Nine-parameter box outputs:
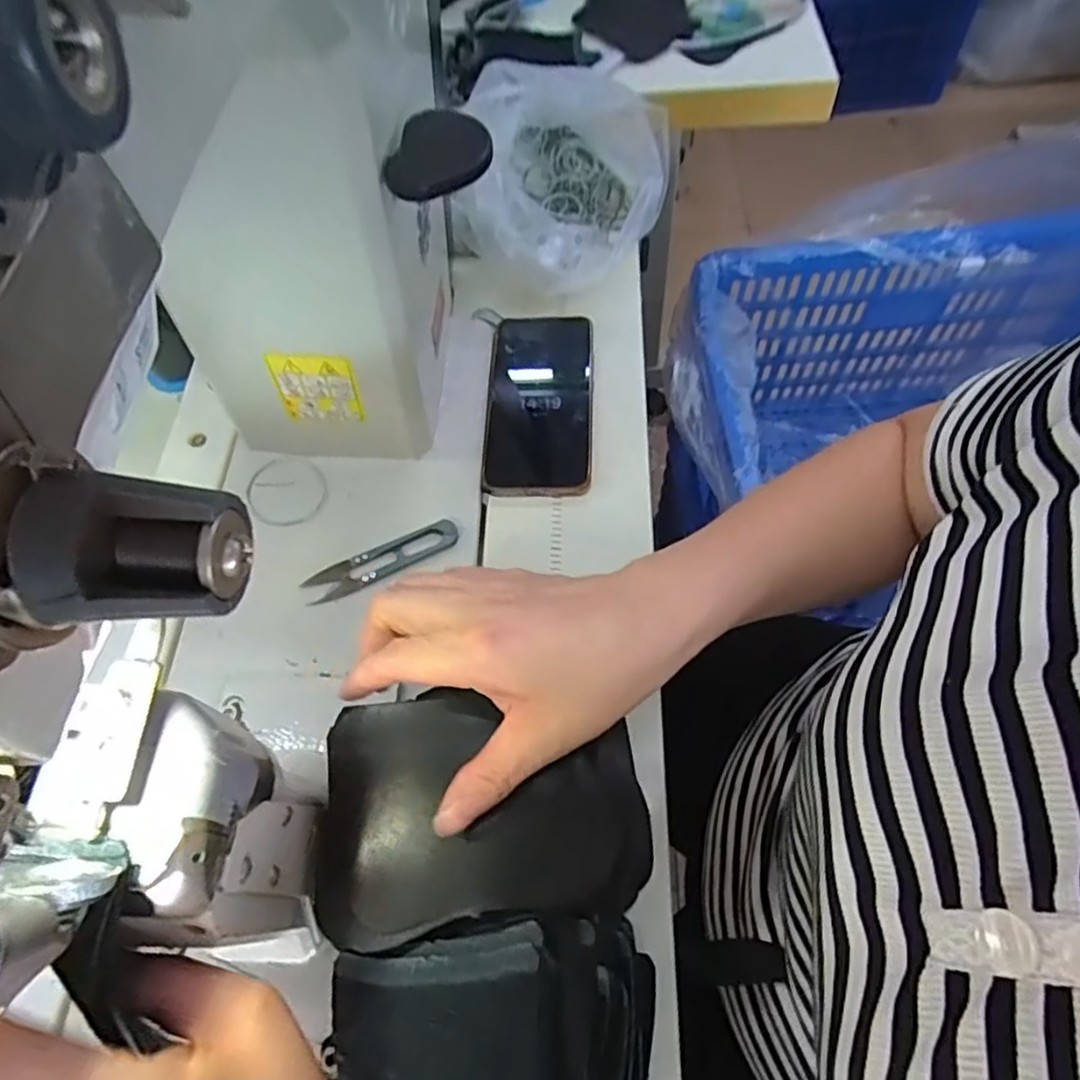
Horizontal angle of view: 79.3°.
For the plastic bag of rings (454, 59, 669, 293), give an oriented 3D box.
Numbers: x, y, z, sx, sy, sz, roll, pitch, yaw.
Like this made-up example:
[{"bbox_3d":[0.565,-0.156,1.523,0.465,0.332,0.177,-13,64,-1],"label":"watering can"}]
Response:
[{"bbox_3d":[0.017,-0.290,0.508,0.150,0.095,0.178,12,63,11],"label":"plastic bag of rings"}]

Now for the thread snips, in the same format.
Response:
[{"bbox_3d":[-0.101,0.014,0.423,0.100,0.011,0.023,-27,63,-10],"label":"thread snips"}]

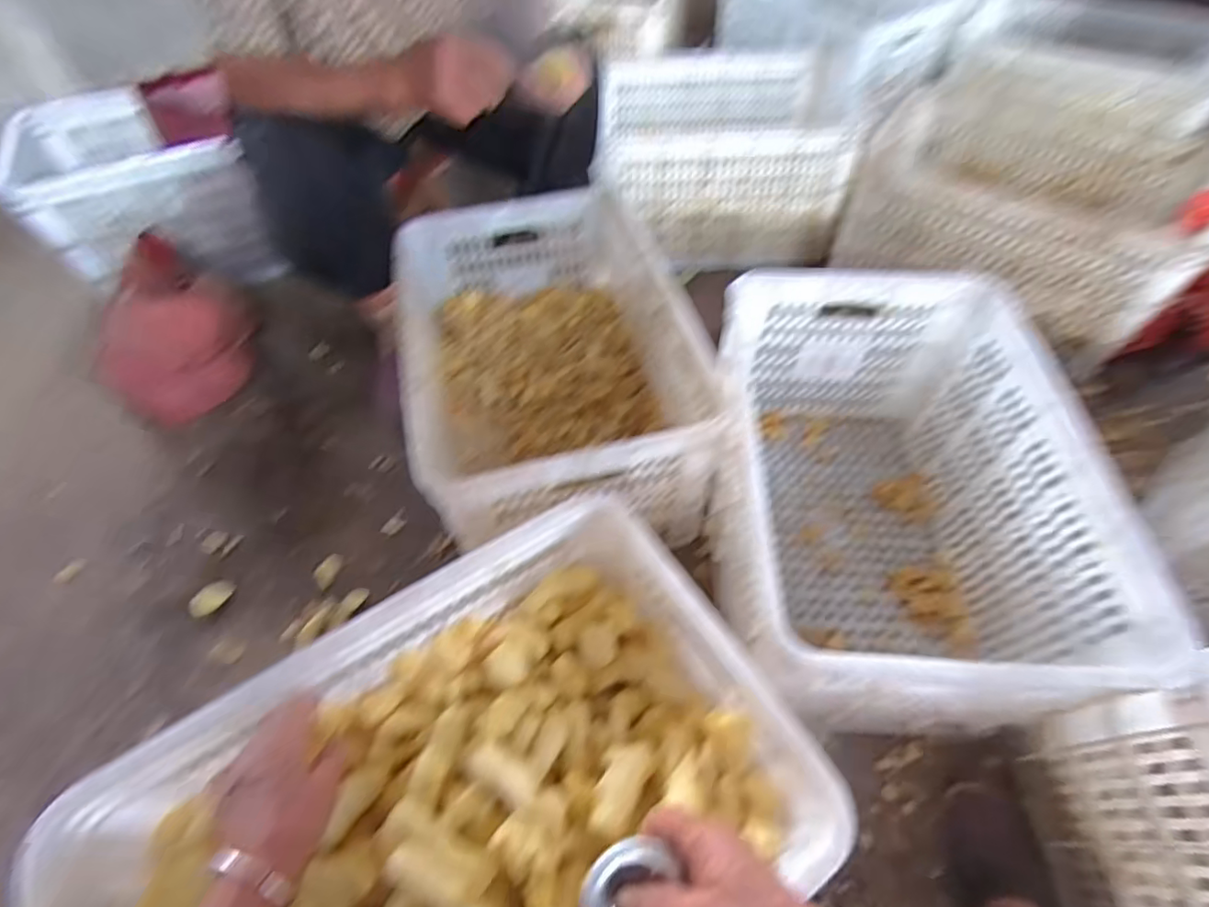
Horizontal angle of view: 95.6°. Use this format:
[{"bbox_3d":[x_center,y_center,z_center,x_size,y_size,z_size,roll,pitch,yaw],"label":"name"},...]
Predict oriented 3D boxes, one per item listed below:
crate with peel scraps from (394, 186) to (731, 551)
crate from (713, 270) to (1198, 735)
[{"bbox_3d":[-0.086,-0.136,0.812,0.369,0.213,0.555,-15,54,-10],"label":"crate with peel scraps"},{"bbox_3d":[0.333,0.048,0.704,0.350,0.288,0.518,2,53,2],"label":"crate"}]

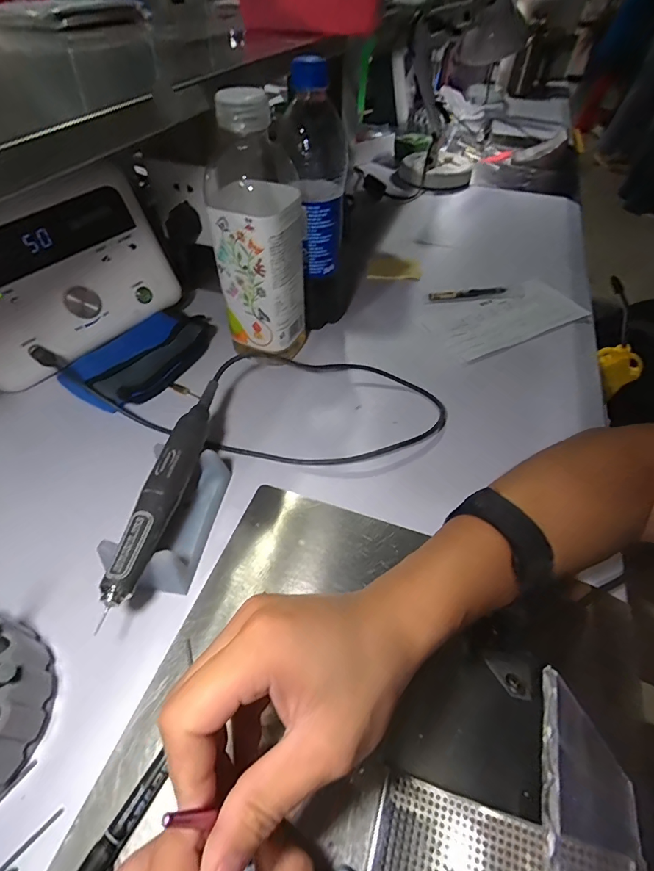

### [WHAT YOU WILL DO]
Although the records contain pictures, the output must hold only their exact wording.

### [RESPONSE AREA]
Horizontal angle of view: 79.3°.
For the plastic bag of rings (454, 59, 669, 293), give an oriented 3D box.
Numbers: x, y, z, sx, sy, sz, roll, pitch, yaw.
Like this made-up example:
[{"bbox_3d":[0.565,-0.156,1.523,0.465,0.332,0.177,-13,64,-1],"label":"watering can"}]
Response:
[{"bbox_3d":[0.017,-0.290,0.508,0.150,0.095,0.178,12,63,11],"label":"plastic bag of rings"}]

Now for the thread snips, in the same format.
Response:
[{"bbox_3d":[-0.101,0.014,0.423,0.100,0.011,0.023,-27,63,-10],"label":"thread snips"}]

Horizontal angle of view: 95.6°. Use this format:
[{"bbox_3d":[x_center,y_center,z_center,x_size,y_size,z_size,roll,pitch,yaw],"label":"name"},...]
Predict oriented 3D boxes, one per item listed below:
crate with peel scraps from (394, 186) to (731, 551)
crate from (713, 270) to (1198, 735)
[{"bbox_3d":[-0.086,-0.136,0.812,0.369,0.213,0.555,-15,54,-10],"label":"crate with peel scraps"},{"bbox_3d":[0.333,0.048,0.704,0.350,0.288,0.518,2,53,2],"label":"crate"}]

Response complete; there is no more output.